From a bigger picture perspective, Jones said that the transformation means more than just the physical transformation of the main campus.
"The whole organization is really transitioning to a 'system' type of thinking," he said, "so the appearance of how certain aspects of changes at any one site... I don't want to say 'misrepresent,' but there may be a misunderstanding of why that's being done in relation to how we're growing system-wide."
Jones said decisions about the number and location of hospital beds have been made in the interest of improving access to healthcare for people across the county.
"Sometimes that means not wanting to bring them all to the main campus," he said. "Sometimes people are better served in the communities they're adjacent to."
In response to concerns about capacity after emergency events — hospitals need to be prepared to care for populations on the worst day, not just an average day — Jones said MetroHealth's capacity in that regard will be "dramatically increased."
"Each one of 85 beds in the Critical Care Pavilion is a private room, equipped so that we can double the capacity in the event of an episodic surge — a major accident or flu outbreak. We're looking at the same strategy as we design the new hospital. So from a surge strategy, for worst-case scenarios, we're increasing."
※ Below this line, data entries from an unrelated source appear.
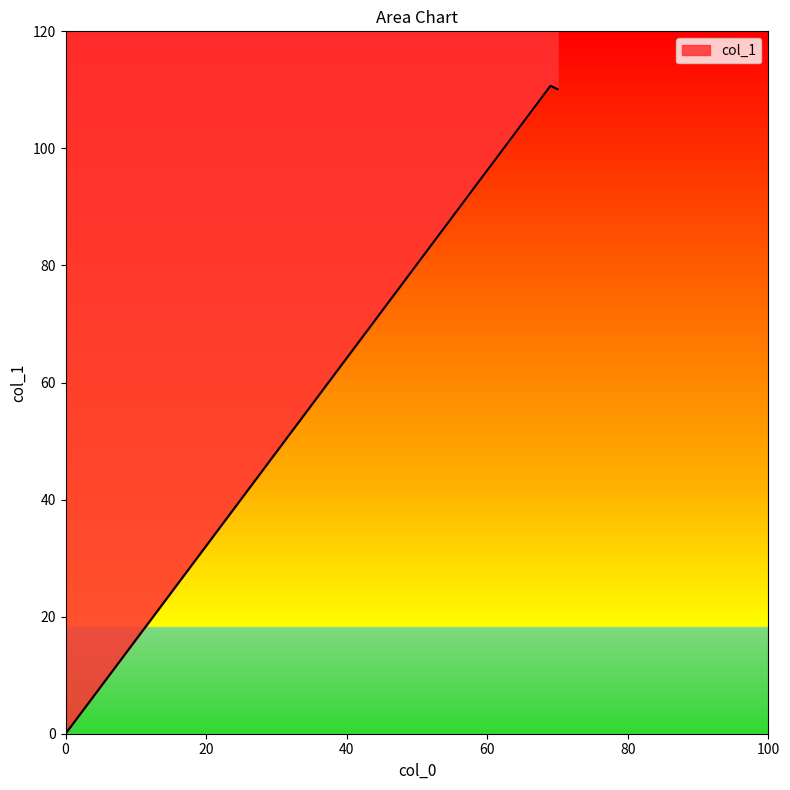

The value at 69 is 199.2. True or false?

False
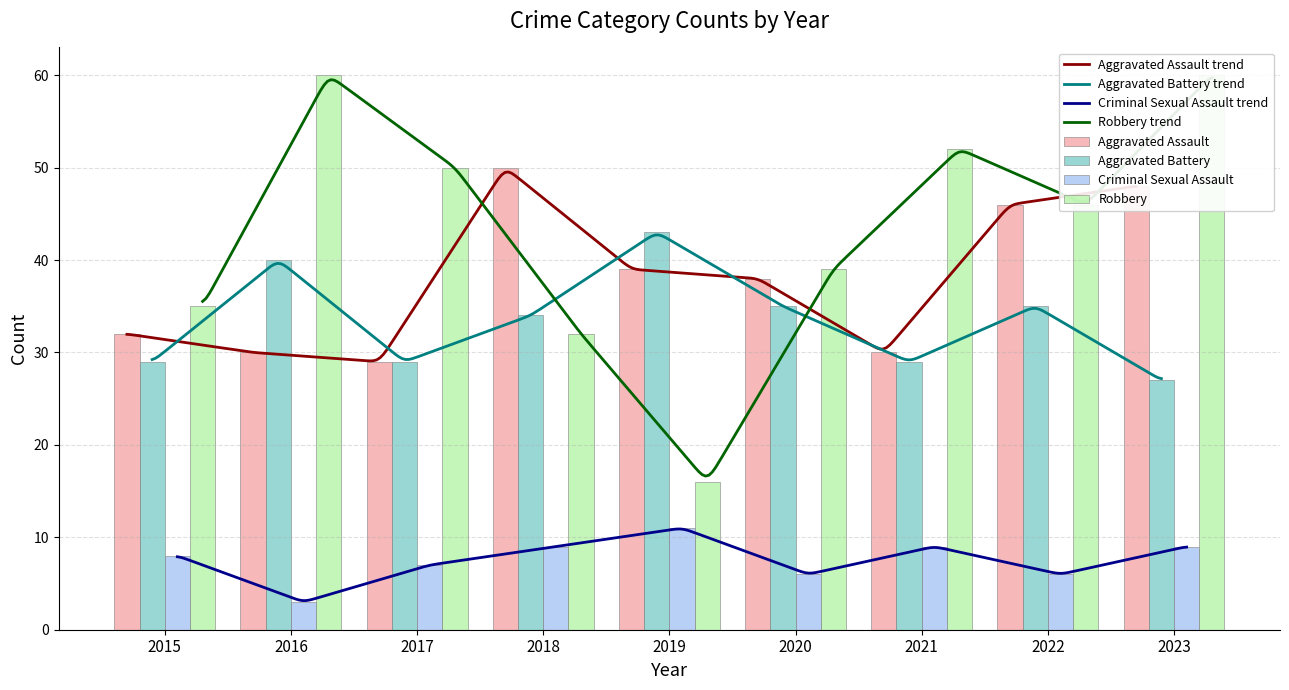

How many series are shown in this chart?

4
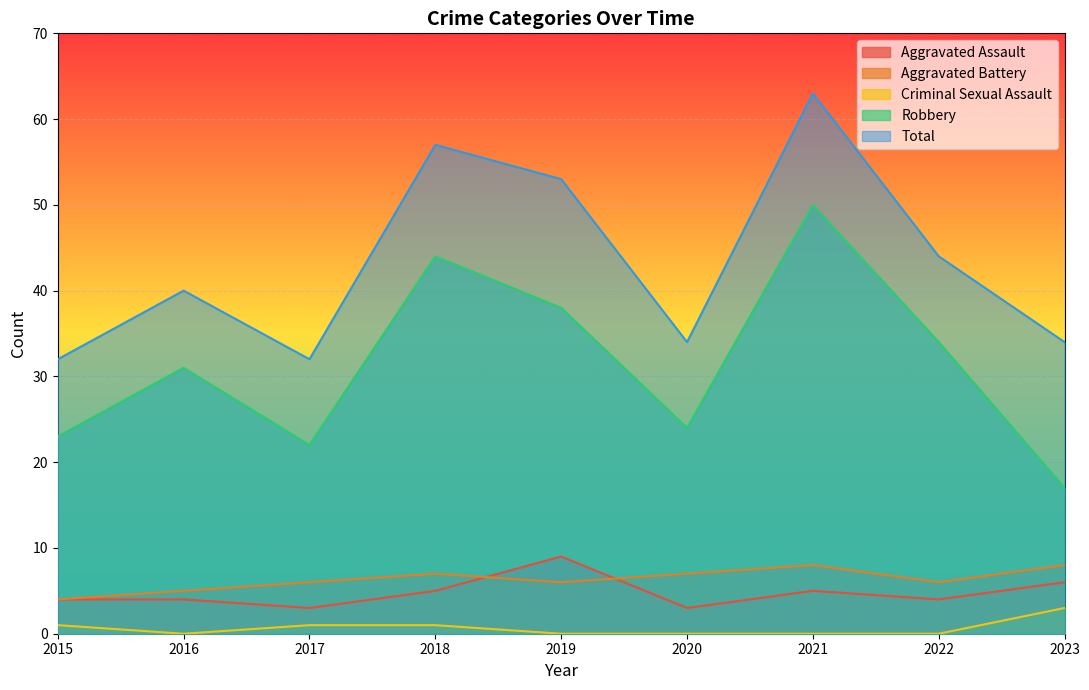

What are all the series names shown in the legend?

Aggravated Assault, Aggravated Battery, Criminal Sexual Assault, Robbery, Total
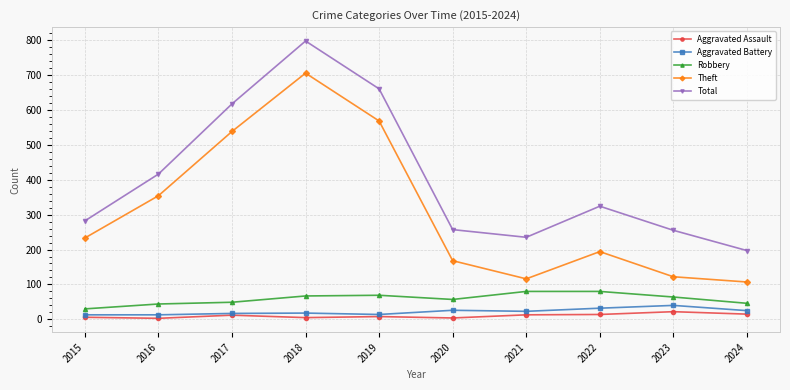

Between 2015 and 2019, which series saw the biggest shift?

Total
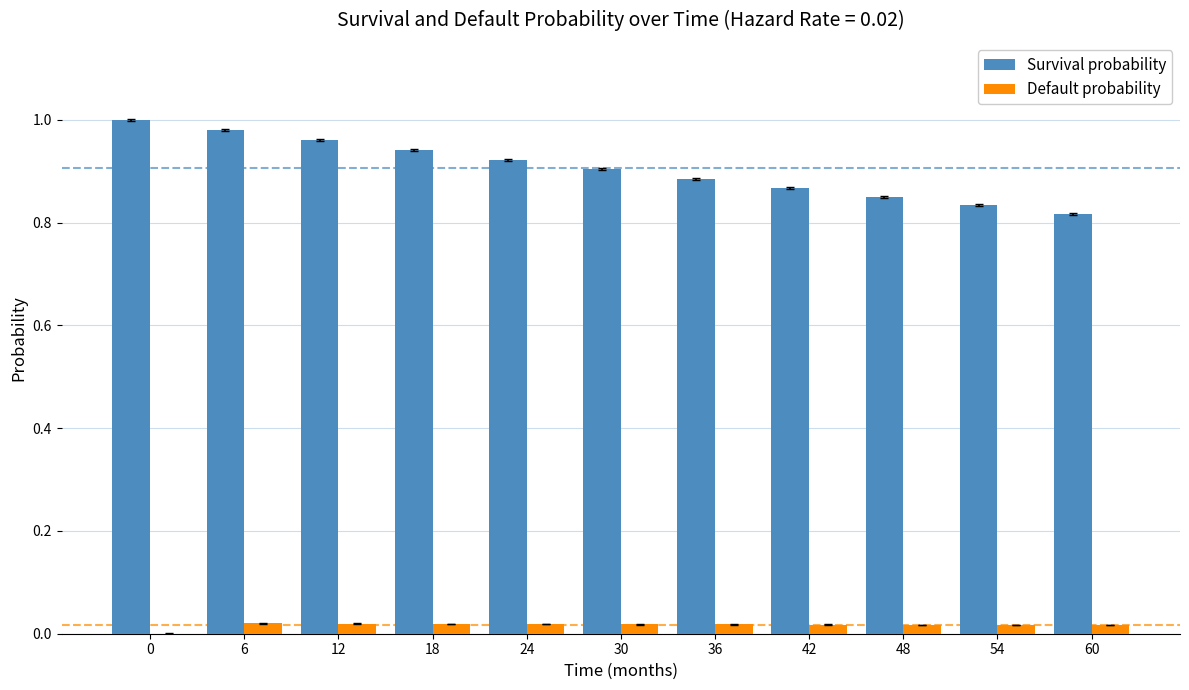

Between 12 and 54, which series saw the biggest shift?

Survival probability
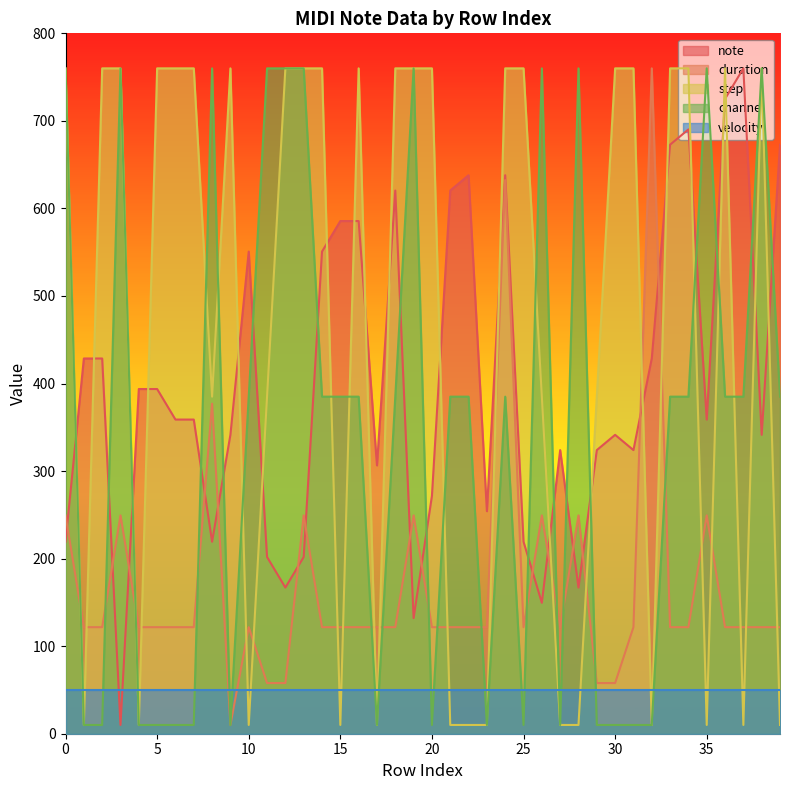

What is the value of the channel point at the 21st from the left?

10.0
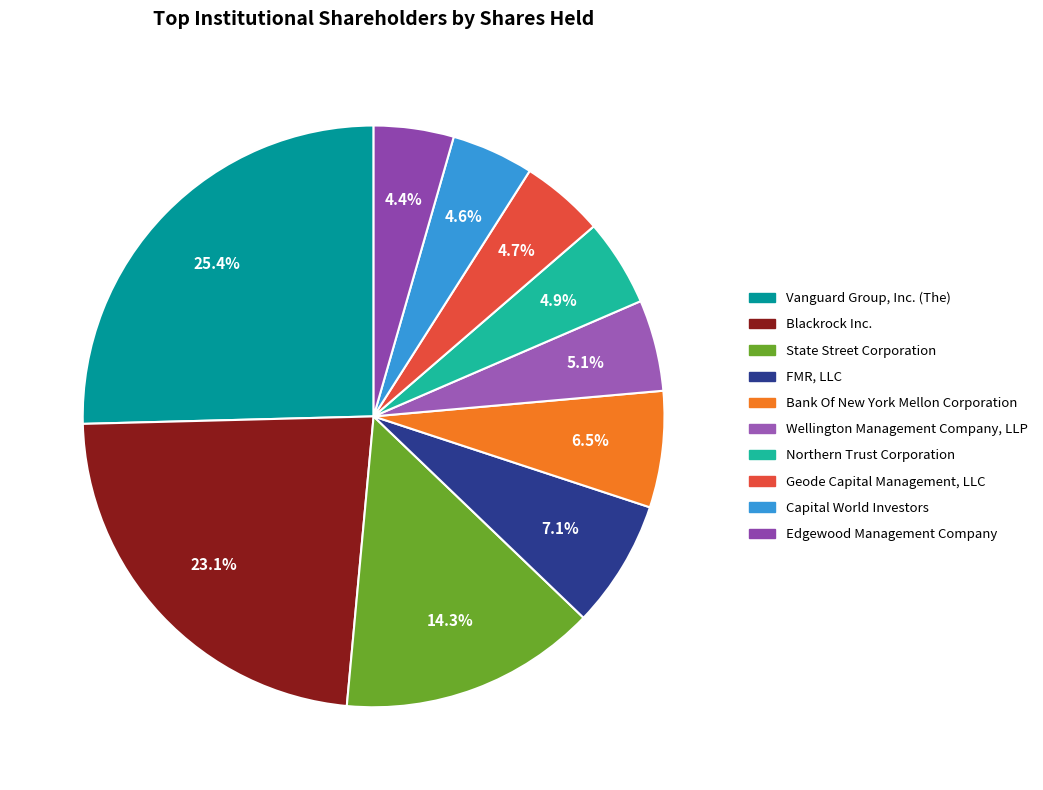

Rank the categories by value from highest to lowest.

Vanguard Group, Inc. (The), Blackrock Inc., State Street Corporation, FMR, LLC, Bank Of New York Mellon Corporation, Wellington Management Company, LLP, Northern Trust Corporation, Geode Capital Management, LLC, Capital World Investors, Edgewood Management Company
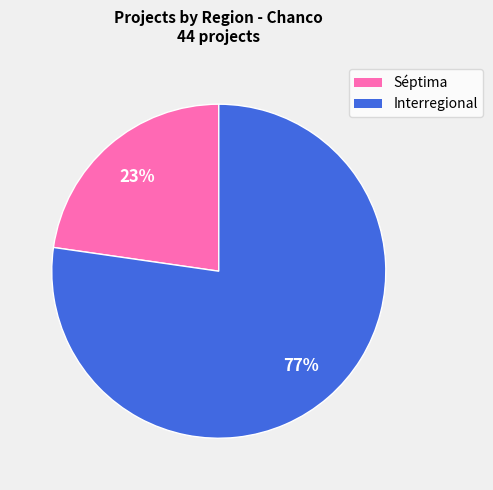

Is there a majority slice in this chart?

Yes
On an average day, Jones said that 350-400 hospital beds are in use across the system, and he said that's the number being targeted in system-wide planning moving forward.
As for internal communication, especially with nurses or other ground-level service providers, Jones said that from his perspective, there has been a "tremendous amount of involvement" not only with staff but with the local community as well.
He said that last week he gave multiple presentations, available to all staff members, which reported on the transformation's progress and "helped them understand what's coming next." He said he's in the midst of planning meetings with individual departments as well.
"We know there's a high level of interest," Jones said. "We acknowledge that, and we want to make sure that [staff members] have an opportunity to hear what's going on. They'll obviously see the cranes and the dirt moving, but we don't want the only communication with staff to be the inconveniences."
Jones said he also writes regular updates, some for an internal blog and some for the public-facing MetroHealth website
*This story has been edited to reflect accurate bed counts. An earlier version said that the Old Brooklyn health center could grow to 90 beds. The better estimate is 60. Also, the 85 beds in the Critical Care Pavilion are included within the total 450 beds that the main campus currently operates.